Omeprazole - protein pump inhibitor - used to treat gastroesophageal reflux disease, peptic ulcer disease and to prevent upper gastrointestinal bleeding.
Omeprazole is a CYP2C19 inhibitor - decreases the antiplatelet activity of clopidogrel by inhibiting the biotransformation of clopidogrel to its active metabolite.
Example of ADME mediated toxicity - St John’s Wort
St John’s Wort is a traditional medicine/herbal supplement - used to treat depressive and anxious states, nervousness, restlessness and sleep disorders
Issue - has a lot of drug interactions.
Drug interactions:
Significantly induces intestinal and hepatic CYP3A4
Moderately activates CYP2C19 and CYP2E1
Example: ethinyl-estradiol (hormonal contraception) -
St johns wart causes an induction of ethinyl estradiol metabolism via increased CYP3A activity.
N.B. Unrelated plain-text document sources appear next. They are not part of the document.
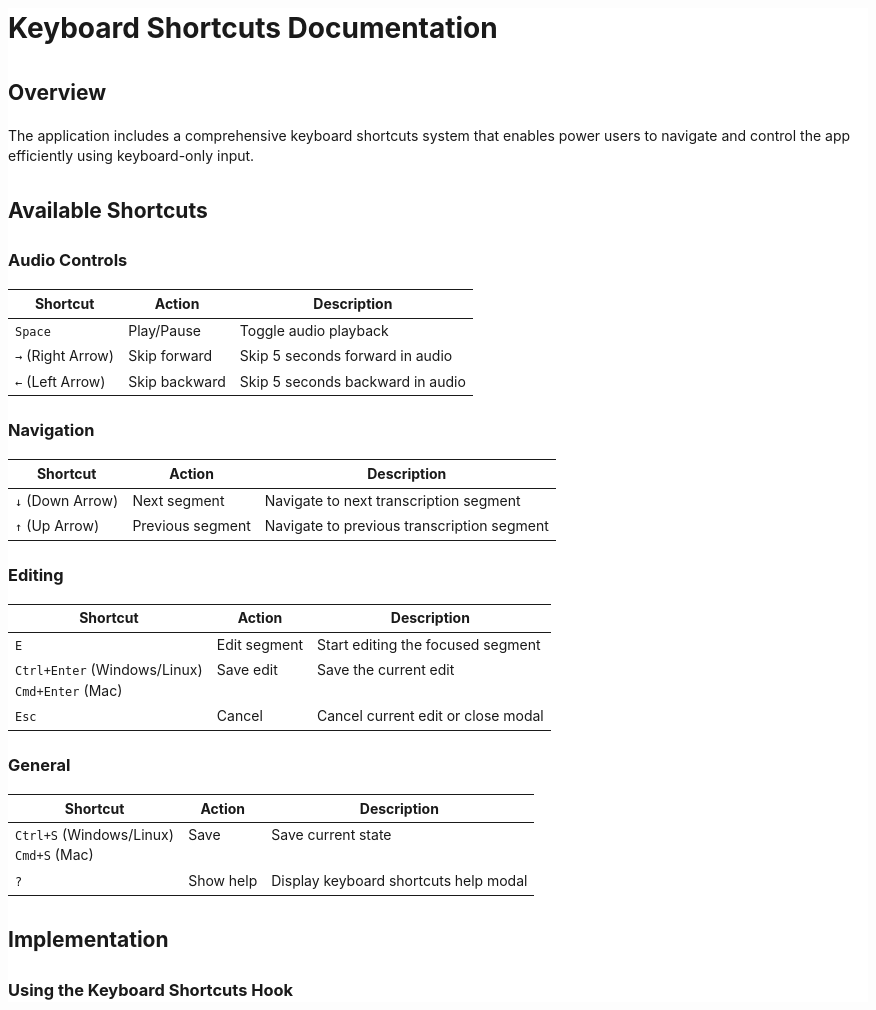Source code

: # Keyboard Shortcuts Documentation

## Overview

The application includes a comprehensive keyboard shortcuts system that enables power users to navigate and control the app efficiently using keyboard-only input.

## Available Shortcuts

### Audio Controls

| Shortcut | Action | Description |
|----------|--------|-------------|
| `Space` | Play/Pause | Toggle audio playback |
| `→` (Right Arrow) | Skip forward | Skip 5 seconds forward in audio |
| `←` (Left Arrow) | Skip backward | Skip 5 seconds backward in audio |

### Navigation

| Shortcut | Action | Description |
|----------|--------|-------------|
| `↓` (Down Arrow) | Next segment | Navigate to next transcription segment |
| `↑` (Up Arrow) | Previous segment | Navigate to previous transcription segment |

### Editing

| Shortcut | Action | Description |
|----------|--------|-------------|
| `E` | Edit segment | Start editing the focused segment |
| `Ctrl+Enter` (Windows/Linux)<br>`Cmd+Enter` (Mac) | Save edit | Save the current edit |
| `Esc` | Cancel | Cancel current edit or close modal |

### General

| Shortcut | Action | Description |
|----------|--------|-------------|
| `Ctrl+S` (Windows/Linux)<br>`Cmd+S` (Mac) | Save | Save current state |
| `?` | Show help | Display keyboard shortcuts help modal |

## Implementation

### Using the Keyboard Shortcuts Hook
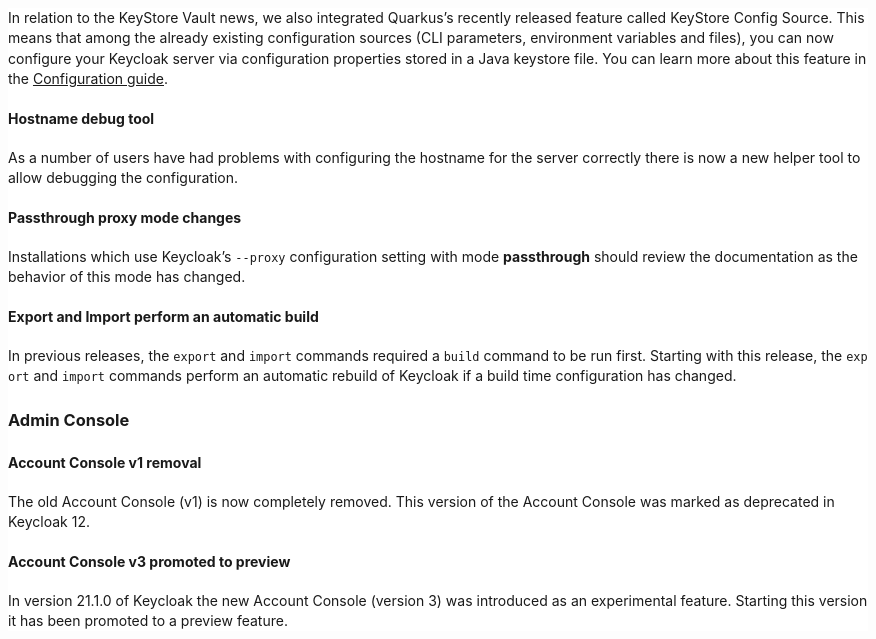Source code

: 

In relation to the KeyStore Vault news, we also integrated Quarkus’s recently released feature called KeyStore Config Source. This means that among the already existing configuration sources (CLI parameters, environment variables and files), you can now configure your Keycloak server via configuration properties stored in a Java keystore file. You can learn more about this feature in the [Configuration guide](https://www.keycloak.org/server/configuration).





#### Hostname debug tool



As a number of users have had problems with configuring the hostname for the server correctly there is now a new helper tool to allow debugging the configuration.





#### Passthrough proxy mode changes



Installations which use Keycloak’s `--proxy` configuration setting with mode **passthrough** should review the documentation as the behavior of this mode has changed.





#### Export and Import perform an automatic build



In previous releases, the `export` and `import` commands required a `build` command to be run first.
Starting with this release, the `export` and `import` commands perform an automatic rebuild of Keycloak if a build time configuration has changed.






### Admin Console



#### Account Console v1 removal



The old Account Console (v1\) is now completely removed. This version of the Account Console was marked as deprecated
in Keycloak 12\.





#### Account Console v3 promoted to preview



In version 21\.1\.0 of Keycloak the new Account Console (version 3\) was introduced as an experimental feature. Starting this version it has been promoted to a preview feature.
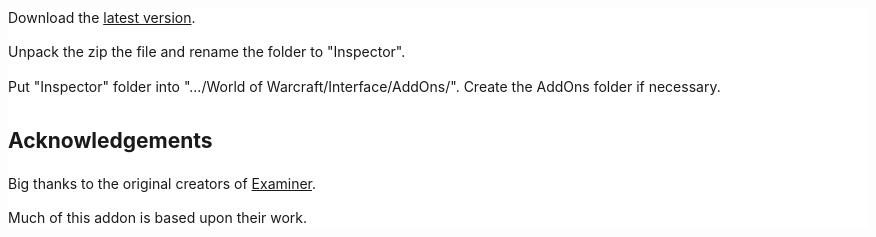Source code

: Download the [latest version](https://github.com/doorknob6/Inspector/archive/refs/heads/master.zip).

Unpack the zip the file and rename the folder to "Inspector".

Put "Inspector" folder into ".../World of Warcraft/Interface/AddOns/". Create the AddOns folder if necessary.

## Acknowledgements

Big thanks to the original creators of [Examiner](https://www.wowinterface.com/downloads/info7377-Examiner.html).

Much of this addon is based upon their work.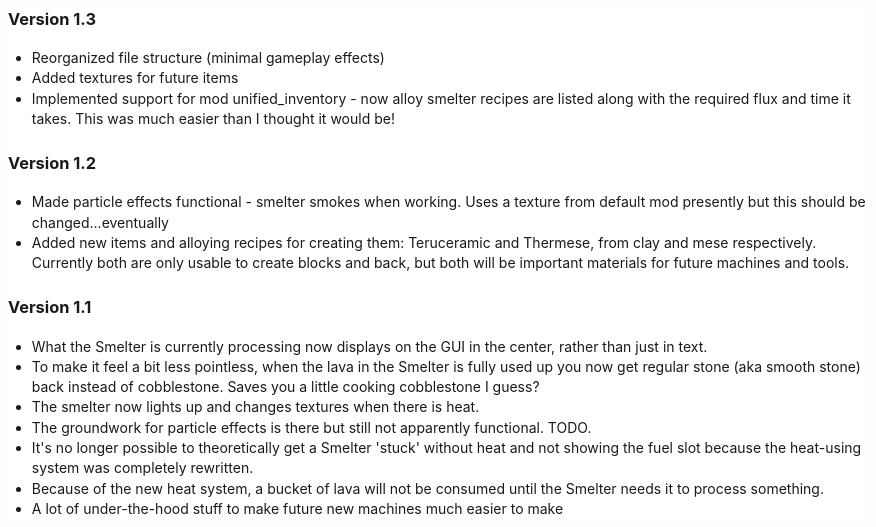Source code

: ### Version 1.3
* Reorganized file structure (minimal gameplay effects)
* Added textures for future items
* Implemented support for mod unified_inventory - now alloy smelter recipes are listed along with the required flux and time it takes. This was much easier than I thought it would be!

### Version 1.2
* Made particle effects functional - smelter smokes when working. Uses a texture from default mod presently but this should be changed...eventually
* Added new items and alloying recipes for creating them: Teruceramic and Thermese, from clay and mese respectively. Currently both are only usable to create blocks and back, but both will be important materials for future machines and tools.

### Version 1.1
* What the Smelter is currently processing now displays on the GUI in the center, rather than just in text.
* To make it feel a bit less pointless, when the lava in the Smelter is fully used up you now get regular stone (aka smooth stone) back instead of cobblestone. Saves you a little cooking cobblestone I guess?
* The smelter now lights up and changes textures when there is heat.
* The groundwork for particle effects is there but still not apparently functional. TODO.
* It's no longer possible to theoretically get a Smelter 'stuck' without heat and not showing the fuel slot because the heat-using system was completely rewritten.
* Because of the new heat system, a bucket of lava will not be consumed until the Smelter needs it to process something.
* A lot of under-the-hood stuff to make future new machines much easier to make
As the drug is being induced and metabolised very quickly - limited active effects of that drug - reduces efficacy of the oral contraceptive.
ADME mediated toxicity - disruption of distribution
Two drugs may compete for the same binding sites - especially albumin binding sites
According to their affinity to the binding site, one drug may displace the other causing an increase in the free concentration of the displaced drug.
Results in increase of drug concentration at target site - may increase risk of developing adverse effects
Example of ADME mediated toxicity - disruption of distribution
Administration of aspirin to a patient treated chronically with warfarin results in displacement of the latter from its binding site.
The increase in plasma concentration of free warfarin causes serious hemorrhagic reactions
- Bioactivation
The metabolization of non-toxic chemical leads to generation of a toxic chemical
so parent compound gets metabolised and produces a a compound that’s not the same as the parent compound (reactive metabolite)
What metabolic systems are involved in bioactivation reactions?
CYPP450 and peroxidase enzyme - produce either electrophilic or radical metabolites
Types of reactive metabolites
Electrophiles
Free radicals
Types of reactive metabolites - Electrophiles
Reactive metabolites are usually electrophiles (positive centre)
- typically either positively charged or have a partial positive charge
If not detoxified properly, electrophiles can reaction with nucleophiles (molecules containing negative centres), through covalent bond formation - form a new structure which may be toxic.
Electrophiles also react with proteins causing changes in protein structure - not recognised by the body - can look ‘foreign’ to the immune system leasing to an immune response
Can also react with nucleic acids on the DNA thereby causing changes to DNA structure or gene expression. Changes in DNA can lead to mutagenicity, teratogenicity or carcinogenicity.
Types of reactive metabolites - Free radicals
Free radicals - compounds that have unpaired electrons
Electrons need to be paired to form a chemical bond - a free radical cannot covalently bond with nucleophiles, instead they:
- covalently bond with another free radical
- take a hydrogen atom from a neutral molecule
- take an electron to form an anion and generate a radical cation
Biological effects of reactive metabolites
If not detoxified, build up of reactive metabolites - leads to modification of biological macromolecules - build up of these molecules - leads to changes in DNA structure, proteins - leading to cell death via necrosis or apoptosis, carcinogenicity, hypersensitivity.